Copy out the lines of the entries verbatim, beginning with the line containing "common name: Red shoveler" and ending with the line containing "scientific name: Acer rubrum", including both.

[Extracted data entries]
══════════════════════════════
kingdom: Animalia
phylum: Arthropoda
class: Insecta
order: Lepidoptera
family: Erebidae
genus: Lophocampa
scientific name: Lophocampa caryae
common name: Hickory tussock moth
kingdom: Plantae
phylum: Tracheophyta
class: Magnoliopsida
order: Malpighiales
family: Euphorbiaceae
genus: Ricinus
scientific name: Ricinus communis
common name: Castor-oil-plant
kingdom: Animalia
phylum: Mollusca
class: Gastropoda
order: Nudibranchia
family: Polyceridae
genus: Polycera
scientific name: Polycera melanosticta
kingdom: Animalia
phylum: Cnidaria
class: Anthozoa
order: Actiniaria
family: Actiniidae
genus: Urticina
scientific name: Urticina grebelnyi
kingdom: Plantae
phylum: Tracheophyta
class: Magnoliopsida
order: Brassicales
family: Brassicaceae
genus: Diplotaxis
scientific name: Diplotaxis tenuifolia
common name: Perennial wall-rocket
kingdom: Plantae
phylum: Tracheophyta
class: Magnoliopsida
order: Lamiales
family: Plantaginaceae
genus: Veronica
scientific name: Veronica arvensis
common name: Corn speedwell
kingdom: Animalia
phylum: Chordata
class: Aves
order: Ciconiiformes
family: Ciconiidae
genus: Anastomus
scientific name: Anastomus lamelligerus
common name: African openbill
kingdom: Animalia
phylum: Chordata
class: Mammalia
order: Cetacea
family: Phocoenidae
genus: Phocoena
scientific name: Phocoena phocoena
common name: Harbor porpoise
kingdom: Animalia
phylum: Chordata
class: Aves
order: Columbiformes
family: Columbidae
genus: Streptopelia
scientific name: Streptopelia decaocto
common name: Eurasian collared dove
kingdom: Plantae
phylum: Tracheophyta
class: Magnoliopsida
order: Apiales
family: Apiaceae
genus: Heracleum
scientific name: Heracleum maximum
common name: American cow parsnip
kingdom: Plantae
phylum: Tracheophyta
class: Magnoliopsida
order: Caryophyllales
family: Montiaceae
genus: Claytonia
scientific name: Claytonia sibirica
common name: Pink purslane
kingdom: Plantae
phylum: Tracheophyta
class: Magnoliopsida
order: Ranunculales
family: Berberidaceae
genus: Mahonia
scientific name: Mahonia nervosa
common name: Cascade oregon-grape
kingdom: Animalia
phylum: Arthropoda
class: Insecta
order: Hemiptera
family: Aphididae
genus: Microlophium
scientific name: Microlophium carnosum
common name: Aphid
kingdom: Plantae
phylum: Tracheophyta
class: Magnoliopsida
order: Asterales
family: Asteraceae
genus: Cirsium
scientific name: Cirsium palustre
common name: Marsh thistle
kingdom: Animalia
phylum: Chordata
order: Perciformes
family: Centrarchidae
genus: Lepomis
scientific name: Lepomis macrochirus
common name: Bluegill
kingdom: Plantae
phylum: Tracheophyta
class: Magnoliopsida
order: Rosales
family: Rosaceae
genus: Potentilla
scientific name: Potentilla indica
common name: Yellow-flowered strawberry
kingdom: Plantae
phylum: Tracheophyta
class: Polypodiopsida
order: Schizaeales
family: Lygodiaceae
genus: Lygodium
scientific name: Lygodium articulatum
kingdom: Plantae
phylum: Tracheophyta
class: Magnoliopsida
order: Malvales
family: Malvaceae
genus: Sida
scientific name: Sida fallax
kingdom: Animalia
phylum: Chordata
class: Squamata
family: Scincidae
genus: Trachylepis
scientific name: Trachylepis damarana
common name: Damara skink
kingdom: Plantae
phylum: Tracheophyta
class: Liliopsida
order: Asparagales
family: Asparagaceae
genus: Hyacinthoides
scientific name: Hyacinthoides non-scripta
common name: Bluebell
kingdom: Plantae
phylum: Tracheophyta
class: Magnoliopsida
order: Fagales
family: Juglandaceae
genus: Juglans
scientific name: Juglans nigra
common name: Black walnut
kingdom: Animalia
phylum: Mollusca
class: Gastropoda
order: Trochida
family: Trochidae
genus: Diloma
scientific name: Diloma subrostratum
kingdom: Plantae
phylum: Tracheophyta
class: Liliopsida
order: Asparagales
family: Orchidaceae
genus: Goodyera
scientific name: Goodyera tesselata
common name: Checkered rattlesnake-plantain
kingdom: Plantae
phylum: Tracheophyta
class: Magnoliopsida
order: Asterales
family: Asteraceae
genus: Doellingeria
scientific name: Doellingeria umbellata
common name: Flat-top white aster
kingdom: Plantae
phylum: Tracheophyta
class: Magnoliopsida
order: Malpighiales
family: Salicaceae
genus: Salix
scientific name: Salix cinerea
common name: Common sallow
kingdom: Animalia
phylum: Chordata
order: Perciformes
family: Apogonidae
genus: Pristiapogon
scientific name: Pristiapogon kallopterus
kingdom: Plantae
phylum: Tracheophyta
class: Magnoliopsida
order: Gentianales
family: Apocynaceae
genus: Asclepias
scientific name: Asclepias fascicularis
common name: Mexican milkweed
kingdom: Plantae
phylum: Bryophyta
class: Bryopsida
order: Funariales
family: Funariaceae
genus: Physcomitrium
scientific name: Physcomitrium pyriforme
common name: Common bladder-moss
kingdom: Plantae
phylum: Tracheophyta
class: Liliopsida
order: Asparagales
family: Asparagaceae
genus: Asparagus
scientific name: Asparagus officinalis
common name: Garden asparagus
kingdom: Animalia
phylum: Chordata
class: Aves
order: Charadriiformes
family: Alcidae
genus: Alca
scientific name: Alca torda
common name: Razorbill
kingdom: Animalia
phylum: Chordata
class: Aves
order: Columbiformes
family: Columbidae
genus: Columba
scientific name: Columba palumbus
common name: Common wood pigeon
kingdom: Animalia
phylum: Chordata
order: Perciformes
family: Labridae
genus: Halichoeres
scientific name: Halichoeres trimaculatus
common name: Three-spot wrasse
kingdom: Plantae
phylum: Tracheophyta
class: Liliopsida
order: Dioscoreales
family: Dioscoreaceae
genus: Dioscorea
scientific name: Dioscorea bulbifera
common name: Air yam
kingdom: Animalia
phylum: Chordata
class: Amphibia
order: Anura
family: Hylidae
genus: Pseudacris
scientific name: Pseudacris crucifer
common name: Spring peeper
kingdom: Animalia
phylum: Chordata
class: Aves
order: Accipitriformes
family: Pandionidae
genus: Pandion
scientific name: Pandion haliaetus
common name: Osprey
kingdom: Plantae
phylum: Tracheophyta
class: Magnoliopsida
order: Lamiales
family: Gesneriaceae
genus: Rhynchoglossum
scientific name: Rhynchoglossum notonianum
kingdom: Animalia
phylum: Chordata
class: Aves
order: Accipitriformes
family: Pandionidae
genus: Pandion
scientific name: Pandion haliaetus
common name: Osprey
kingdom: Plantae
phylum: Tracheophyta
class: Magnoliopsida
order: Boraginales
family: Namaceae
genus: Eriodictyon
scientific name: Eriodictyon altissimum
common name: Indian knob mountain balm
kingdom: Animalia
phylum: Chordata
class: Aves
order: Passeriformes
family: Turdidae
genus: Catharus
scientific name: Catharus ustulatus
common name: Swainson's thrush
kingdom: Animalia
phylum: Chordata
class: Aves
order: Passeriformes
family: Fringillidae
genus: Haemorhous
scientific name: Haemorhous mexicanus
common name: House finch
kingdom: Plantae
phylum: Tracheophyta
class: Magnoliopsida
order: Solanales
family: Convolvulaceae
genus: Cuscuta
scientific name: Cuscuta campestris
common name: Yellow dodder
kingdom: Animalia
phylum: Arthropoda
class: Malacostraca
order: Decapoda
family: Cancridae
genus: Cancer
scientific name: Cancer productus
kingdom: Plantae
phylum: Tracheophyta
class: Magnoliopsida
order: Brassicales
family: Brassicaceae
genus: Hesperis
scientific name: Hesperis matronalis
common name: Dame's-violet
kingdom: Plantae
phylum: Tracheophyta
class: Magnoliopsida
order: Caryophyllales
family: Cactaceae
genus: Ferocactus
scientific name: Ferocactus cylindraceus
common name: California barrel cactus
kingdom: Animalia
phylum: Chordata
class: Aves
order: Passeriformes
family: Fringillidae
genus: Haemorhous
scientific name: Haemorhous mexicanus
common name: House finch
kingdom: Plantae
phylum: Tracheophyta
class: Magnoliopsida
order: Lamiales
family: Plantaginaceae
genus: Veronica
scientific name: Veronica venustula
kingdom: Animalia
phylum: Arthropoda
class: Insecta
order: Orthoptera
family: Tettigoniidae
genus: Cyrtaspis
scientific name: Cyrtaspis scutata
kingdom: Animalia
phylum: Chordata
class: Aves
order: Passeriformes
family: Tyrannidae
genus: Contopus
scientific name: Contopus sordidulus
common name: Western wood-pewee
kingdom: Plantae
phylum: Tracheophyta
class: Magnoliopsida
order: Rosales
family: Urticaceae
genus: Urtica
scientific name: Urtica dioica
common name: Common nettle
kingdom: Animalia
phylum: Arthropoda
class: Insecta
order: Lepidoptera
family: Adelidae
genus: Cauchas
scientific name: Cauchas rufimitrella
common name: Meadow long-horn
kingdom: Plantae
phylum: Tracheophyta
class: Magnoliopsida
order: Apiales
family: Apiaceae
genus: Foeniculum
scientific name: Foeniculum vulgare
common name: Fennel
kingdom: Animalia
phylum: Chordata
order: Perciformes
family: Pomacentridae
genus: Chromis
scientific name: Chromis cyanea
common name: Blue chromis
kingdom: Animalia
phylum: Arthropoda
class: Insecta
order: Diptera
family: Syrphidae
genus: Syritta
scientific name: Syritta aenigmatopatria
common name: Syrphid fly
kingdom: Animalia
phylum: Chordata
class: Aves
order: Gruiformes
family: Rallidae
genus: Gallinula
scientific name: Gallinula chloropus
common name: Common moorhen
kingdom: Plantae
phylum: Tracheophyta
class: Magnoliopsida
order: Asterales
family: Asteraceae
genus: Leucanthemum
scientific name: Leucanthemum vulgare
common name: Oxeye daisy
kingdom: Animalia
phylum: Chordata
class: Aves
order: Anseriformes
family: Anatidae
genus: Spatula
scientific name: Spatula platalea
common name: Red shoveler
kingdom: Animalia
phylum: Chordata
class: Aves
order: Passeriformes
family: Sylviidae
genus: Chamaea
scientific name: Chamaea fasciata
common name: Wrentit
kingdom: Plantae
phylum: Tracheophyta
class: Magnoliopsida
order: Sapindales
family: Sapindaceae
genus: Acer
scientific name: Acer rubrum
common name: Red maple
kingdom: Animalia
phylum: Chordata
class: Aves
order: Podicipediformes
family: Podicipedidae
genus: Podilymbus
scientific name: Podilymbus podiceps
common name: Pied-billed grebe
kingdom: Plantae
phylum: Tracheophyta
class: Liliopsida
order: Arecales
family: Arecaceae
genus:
══════════════════════════════
Answer below:
common name: Red shoveler
kingdom: Animalia
phylum: Chordata
class: Aves
order: Passeriformes
family: Sylviidae
genus: Chamaea
scientific name: Chamaea fasciata
common name: Wrentit
kingdom: Plantae
phylum: Tracheophyta
class: Magnoliopsida
order: Sapindales
family: Sapindaceae
genus: Acer
scientific name: Acer rubrum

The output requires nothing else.